Fredon Township ( ) is a township in Sussex County, New Jersey, United States. As of the 2020 United States census, the township's population was 3,235, a decrease of 202 over the previous decade. As of the 2010 United States Census, the township's population was 3,437, reflecting an increase of 577 (+20.2%) from the 2,860 counted in the 2000 Census, which had in turn increased by 97 (+3.5%) from the 2,763 counted in the 1990 Census.

In 1800, Isaac V. Coursen named the Stillwater Township area "Coursen's Corners" after establishing a post office in his store, the Coursen House, but changed the name to Fredon Village before his death in 1855. Stillwater Township's Bicentennial Committee obtained information from the Postmaster General which "states that 'Fredon' is derived from the German word 'fredonia,' meaning place of freedom." Fredon Township was incorporated on February 24, 1904, from portions of Andover Township, Green Township, Hampton Township and Stillwater Township.

Geography
According to the United States Census Bureau, the township had a total area of 17.92 square miles (46.40 km2), including 17.64 square miles (45.69 km2) of land and 0.28 square miles (0.71 km2) of water (1.53%).

Unincorporated communities, localities and place names located partially or completely within the township include Hunts Pond, Muckshaw Pond and Stillwater.

Fredon Township borders the municipalities of Andover Township, Green Township, Hampton Township, Newton and Stillwater Township in Sussex County; and Frelinghuysen Township in Warren County

The New York, Susquehanna and Western Railway operated from 1872 until 1962 through the Paulinskill Valley, which runs along the border with Hampton and Stillwater Townships to the township's northwest, and was used to transport agricultural products to New York City. Today the right-of-way has been developed into the Paulinskill Valley Trail, a non-motorized multi-use trail that is part of the Kittatinny Valley State Park.

Demographics

Census 2010

The Census Bureau's 2006–2010 American Community Survey showed that (in 2010 inflation-adjusted dollars) median household income was $104,074 (with a margin of error of +/− $9,084) and the median family income was $110,000 (+/− $10,332). Males had a median income of $78,000 (+/− $7,722) versus $42,981 (+/− $6,474) for females. The per capita income for the borough was $40,761 (+/− $4,361). About none of families and 1.9% of the population were below the poverty line, including none of those under age 18 and 6.3% of those age 65 or over.

Census 2000
As of the 2000 United States Census there were 2,860 people, 982 households, and 818 families residing in the township.  The population density was 161.1 people per square mile (62.2/km2).  There were 1,019 housing units at an average density of 57.4 per square mile (22.2/km2).  The racial makeup of the township was 97.17% White, 0.52% African American, 0.24% Native American, 0.84% Asian, 0.56% from other races, and 0.66% from two or more races. Hispanic or Latino of any race were 2.17% of the population.

◇ ◇ ◇ ◇ ◇ ◇ ◇

Directions –
1. Copy everything in the Fredon Township article from "Census 2000" down to "of the population.".
2. Pick up the Fredon Township article after its last sentence and continue it.
The data that comes next has no connection to the Fredon Township article.

◇ ◇ ◇ ◇ ◇ ◇ ◇

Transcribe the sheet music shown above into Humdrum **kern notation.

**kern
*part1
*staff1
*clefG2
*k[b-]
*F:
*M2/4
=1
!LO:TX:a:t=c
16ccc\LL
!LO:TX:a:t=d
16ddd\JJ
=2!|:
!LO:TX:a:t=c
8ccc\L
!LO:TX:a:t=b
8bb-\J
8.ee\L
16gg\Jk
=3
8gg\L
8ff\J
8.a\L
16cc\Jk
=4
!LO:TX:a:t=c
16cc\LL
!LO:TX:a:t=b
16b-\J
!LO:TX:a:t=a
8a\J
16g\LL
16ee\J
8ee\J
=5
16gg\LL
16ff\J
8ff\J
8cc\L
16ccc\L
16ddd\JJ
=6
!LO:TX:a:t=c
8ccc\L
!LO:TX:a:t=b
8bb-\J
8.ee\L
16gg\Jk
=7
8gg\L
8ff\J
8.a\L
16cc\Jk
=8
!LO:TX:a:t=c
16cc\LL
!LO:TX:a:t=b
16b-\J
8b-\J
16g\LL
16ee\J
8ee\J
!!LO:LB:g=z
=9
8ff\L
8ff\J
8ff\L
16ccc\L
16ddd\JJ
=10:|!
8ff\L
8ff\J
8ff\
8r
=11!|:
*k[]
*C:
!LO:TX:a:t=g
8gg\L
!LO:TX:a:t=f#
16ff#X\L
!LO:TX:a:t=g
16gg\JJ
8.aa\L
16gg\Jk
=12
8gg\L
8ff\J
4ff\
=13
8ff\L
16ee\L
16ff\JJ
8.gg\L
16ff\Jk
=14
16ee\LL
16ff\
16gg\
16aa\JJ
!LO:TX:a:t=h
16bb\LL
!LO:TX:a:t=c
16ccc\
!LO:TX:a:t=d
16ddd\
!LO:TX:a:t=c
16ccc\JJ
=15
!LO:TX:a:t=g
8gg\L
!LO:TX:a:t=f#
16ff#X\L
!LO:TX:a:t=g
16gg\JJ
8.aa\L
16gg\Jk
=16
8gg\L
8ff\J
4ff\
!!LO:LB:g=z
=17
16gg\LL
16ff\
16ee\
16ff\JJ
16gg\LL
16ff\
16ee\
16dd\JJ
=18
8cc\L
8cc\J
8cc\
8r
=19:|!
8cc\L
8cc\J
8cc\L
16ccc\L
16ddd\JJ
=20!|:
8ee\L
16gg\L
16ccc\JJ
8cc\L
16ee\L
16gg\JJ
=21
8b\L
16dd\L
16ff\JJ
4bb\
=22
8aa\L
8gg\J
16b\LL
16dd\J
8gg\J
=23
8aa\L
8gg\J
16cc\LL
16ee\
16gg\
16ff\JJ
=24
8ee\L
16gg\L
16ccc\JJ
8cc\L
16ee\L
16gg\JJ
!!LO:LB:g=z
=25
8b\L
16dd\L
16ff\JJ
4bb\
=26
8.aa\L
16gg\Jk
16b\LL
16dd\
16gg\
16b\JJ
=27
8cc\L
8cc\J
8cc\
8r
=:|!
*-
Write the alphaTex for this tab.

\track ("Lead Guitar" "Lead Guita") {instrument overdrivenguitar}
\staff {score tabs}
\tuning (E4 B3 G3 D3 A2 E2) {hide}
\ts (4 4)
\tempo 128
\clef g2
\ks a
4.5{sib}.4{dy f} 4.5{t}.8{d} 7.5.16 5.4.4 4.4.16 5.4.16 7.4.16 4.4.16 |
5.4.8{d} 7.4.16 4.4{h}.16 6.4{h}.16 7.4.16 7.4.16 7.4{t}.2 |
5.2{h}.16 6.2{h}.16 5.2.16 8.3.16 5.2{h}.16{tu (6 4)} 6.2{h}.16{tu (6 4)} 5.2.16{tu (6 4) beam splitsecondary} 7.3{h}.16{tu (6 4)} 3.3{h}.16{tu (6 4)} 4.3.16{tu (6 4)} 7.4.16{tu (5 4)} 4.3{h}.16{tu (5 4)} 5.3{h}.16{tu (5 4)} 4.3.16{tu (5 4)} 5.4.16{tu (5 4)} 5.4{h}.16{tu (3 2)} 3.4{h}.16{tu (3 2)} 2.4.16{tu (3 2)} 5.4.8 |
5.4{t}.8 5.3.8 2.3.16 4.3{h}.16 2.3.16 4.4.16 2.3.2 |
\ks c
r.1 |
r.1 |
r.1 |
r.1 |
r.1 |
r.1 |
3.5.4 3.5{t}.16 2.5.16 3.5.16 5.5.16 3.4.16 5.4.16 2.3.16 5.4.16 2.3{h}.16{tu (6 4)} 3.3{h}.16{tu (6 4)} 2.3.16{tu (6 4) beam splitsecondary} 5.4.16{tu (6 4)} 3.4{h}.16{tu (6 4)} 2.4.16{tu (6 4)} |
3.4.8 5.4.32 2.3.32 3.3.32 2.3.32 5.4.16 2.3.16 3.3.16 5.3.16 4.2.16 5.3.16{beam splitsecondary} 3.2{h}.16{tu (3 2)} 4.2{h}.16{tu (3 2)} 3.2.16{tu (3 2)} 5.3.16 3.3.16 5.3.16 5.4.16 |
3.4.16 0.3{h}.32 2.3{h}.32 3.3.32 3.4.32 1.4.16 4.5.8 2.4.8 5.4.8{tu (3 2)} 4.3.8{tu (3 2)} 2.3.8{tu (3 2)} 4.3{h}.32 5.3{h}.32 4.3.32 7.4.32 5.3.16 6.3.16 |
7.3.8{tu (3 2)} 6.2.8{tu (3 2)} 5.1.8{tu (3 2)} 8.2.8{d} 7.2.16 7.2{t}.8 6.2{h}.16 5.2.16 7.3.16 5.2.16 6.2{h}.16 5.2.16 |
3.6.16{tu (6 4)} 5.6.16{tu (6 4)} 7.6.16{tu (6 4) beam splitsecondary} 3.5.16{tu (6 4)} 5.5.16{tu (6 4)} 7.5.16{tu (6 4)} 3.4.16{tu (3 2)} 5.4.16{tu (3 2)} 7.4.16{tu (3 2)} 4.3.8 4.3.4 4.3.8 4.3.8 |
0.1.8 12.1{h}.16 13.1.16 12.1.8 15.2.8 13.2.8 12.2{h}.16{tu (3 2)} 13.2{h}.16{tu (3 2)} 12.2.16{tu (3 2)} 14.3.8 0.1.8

◇ ◇ ◇ ◇ ◇ ◇ ◇

Final answers –
1.
Census 2000
As of the 2000 United States Census there were 2,860 people, 982 households, and 818 families residing in the township.  The population density was 161.1 people per square mile (62.2/km2).  There were 1,019 housing units at an average density of 57.4 per square mile (22.2/km2).  The racial makeup of the township was 97.17% White, 0.52% African American, 0.24% Native American, 0.84% Asian, 0.56% from other races, and 0.66% from two or more races. Hispanic or Latino of any race were 2.17% of the population.

2.
There were 982 households, out of which 39.0% had children under the age of 18 living with them, 75.5% were married couples living together, 6.3% had a female householder with no husband present, and 16.7% were non-families. 13.3% of all households were made up of individuals, and 5.6% had someone living alone who was 65 years of age or older.  The average household size was 2.89 and the average family size was 3.18.

In the township the population was spread out, with 26.6% under the age of 18, 5.2% from 18 to 24, 29.3% from 25 to 44, 29.5% from 45 to 64, and 9.3% who were 65 years of age or older.  The median age was 39 years. For every 100 females, there were 95.8 males.  For every 100 females age 18 and over, there were 95.4 males.

The median income for a household in the township was $75,710, and the median income for a family was $84,038. Males had a median income of $52,396 versus $34,205 for females. The per capita income for the township was $31,430.  About 0.7% of families and 2.2% of the population were below the poverty line, including 2.9% of those under age 18 and 3.4% of those age 65 or over.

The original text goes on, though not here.